L’adoption du 1 : 80 000 comme échelle de gravure avait déjà fait l’objet d’une vive controverse entre la Commission royale et le Comité du Dépôt de la guerre au début des années 1820. Elle répondait essentiellement aux besoins tactiques des militaires et à une représentation assez générale du territoire français pour les administrations centrales. L’ordonnance royale de 1824 avait d’ailleurs explicitement affirmé qu’il s’agissait des seuls points de vues adoptés pour la réalisation de la carte. Mais l’industrialisation de la France et le développement des administrations locales avaient donné une importance nouvelle à des utilisations cartographiques qui nécessitaient une échelle supérieure. Le succès croissant des reproductions des minutes de la carte d’état-major montrait à l’évidence que l’échelle du 1 : 40 000 répondait à un plus grand nombre de besoins, même si dans certains cas comme l’aménagement industriel par exemple, les minutes tendaient à n’être utilisées que comme base pour des plans topographiques encore plus détaillés.

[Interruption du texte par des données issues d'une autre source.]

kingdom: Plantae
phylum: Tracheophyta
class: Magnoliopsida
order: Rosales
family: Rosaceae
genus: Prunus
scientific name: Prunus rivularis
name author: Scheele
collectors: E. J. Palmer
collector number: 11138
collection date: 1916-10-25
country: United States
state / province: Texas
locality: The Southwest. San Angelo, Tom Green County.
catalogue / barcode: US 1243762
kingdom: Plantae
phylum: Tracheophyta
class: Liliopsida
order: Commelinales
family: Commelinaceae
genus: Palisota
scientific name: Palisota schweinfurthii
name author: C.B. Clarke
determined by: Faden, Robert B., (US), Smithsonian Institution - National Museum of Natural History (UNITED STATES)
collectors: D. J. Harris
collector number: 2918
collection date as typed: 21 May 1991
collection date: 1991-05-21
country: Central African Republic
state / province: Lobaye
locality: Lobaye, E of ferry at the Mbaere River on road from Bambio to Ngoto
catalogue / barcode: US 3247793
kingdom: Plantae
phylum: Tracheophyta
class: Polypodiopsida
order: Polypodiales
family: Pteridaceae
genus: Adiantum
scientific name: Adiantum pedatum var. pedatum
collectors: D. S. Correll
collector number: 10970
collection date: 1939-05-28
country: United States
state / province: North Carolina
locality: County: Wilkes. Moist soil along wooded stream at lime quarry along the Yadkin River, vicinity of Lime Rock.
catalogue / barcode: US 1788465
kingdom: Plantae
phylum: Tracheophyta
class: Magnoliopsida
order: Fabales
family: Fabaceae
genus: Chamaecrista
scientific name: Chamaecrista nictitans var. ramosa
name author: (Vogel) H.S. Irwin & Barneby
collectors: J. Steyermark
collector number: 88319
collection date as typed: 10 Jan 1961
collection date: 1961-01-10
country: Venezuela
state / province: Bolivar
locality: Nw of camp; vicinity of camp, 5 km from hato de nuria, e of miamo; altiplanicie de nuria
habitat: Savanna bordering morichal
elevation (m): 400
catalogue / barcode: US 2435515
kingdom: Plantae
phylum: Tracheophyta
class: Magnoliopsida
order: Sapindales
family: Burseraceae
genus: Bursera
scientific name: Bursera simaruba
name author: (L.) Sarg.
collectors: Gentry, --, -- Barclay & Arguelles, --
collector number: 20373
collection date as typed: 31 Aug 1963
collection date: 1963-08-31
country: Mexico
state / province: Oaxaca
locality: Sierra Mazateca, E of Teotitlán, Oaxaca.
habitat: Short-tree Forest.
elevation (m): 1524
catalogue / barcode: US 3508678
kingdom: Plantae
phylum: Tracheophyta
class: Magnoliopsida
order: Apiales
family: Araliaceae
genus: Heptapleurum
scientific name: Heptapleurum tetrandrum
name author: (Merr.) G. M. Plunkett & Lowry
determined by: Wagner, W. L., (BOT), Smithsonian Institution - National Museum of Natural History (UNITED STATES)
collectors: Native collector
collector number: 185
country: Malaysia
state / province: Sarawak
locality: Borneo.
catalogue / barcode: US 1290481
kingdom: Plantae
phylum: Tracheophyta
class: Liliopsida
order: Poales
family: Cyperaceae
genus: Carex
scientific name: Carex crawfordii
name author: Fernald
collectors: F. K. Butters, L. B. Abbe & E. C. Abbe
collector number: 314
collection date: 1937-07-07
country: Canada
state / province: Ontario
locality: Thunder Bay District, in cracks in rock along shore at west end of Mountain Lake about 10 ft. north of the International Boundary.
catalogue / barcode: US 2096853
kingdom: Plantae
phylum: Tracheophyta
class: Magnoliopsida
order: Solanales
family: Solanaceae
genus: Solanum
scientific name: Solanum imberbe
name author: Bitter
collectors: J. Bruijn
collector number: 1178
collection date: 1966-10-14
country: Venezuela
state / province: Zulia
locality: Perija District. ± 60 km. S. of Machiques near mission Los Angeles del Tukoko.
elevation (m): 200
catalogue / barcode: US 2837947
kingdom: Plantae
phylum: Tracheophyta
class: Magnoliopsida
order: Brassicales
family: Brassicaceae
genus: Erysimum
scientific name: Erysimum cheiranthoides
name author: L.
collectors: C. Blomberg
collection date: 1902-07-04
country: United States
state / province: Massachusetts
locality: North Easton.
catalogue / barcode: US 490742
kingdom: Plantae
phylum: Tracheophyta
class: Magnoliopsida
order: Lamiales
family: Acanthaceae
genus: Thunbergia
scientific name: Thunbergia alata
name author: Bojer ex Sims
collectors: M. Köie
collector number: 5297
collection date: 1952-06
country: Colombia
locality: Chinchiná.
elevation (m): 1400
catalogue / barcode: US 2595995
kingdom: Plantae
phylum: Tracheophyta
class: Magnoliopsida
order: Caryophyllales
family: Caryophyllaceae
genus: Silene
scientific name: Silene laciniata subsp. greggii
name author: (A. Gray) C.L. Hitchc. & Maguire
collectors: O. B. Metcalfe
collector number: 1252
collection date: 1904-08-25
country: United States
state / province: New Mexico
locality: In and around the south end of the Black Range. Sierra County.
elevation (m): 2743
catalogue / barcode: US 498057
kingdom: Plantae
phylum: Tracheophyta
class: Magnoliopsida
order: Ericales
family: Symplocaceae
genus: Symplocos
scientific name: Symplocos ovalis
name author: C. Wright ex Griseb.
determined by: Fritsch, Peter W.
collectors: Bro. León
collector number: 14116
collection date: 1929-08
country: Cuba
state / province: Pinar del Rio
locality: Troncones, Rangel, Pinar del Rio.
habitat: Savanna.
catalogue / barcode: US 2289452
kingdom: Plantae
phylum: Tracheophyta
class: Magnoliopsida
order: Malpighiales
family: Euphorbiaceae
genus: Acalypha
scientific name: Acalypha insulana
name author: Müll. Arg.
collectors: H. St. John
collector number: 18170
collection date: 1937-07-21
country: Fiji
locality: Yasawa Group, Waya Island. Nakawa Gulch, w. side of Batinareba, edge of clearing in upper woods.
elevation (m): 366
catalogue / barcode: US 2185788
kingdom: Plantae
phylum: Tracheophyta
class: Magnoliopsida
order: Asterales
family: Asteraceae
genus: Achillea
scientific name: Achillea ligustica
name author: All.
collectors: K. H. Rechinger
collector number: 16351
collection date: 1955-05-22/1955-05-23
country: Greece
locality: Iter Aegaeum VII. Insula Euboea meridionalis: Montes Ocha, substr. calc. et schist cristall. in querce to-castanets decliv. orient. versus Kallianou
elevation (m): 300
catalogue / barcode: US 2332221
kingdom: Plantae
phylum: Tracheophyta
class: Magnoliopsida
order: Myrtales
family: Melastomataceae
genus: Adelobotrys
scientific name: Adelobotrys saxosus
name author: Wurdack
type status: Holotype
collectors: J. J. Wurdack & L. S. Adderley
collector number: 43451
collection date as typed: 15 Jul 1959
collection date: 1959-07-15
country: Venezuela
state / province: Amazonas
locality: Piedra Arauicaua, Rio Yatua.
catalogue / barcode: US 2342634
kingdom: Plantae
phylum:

Pour les régions de haute montagne, la question de l’échelle s’inscrivait moins dans le registre de la pratique que dans celui du prestige. J’ai montré que les échelles employées dans les cartes indépendantes des Alpes du nord répondaient à un désir de concurrencer la carte de France jugée insatisfaisante690. Selon moi, l’utilisation d’échelle supérieure ne répondait pas tant à un besoin pratique qu’à la volonté de couvrir une surface toujours très restreinte avec un maximum de détails figuratifs et dans un format suffisamment grand pour se rapprocher d’un tableau. Mais quelle qu’en soit la raison, la publication de carte à une échelle supérieure au 1 : 80 000 fut perçue et souvent justifiée par l’insuffisance de l’échelle de la carte de France.
Voir supra, partie 2, chapitre 2.1.2.3.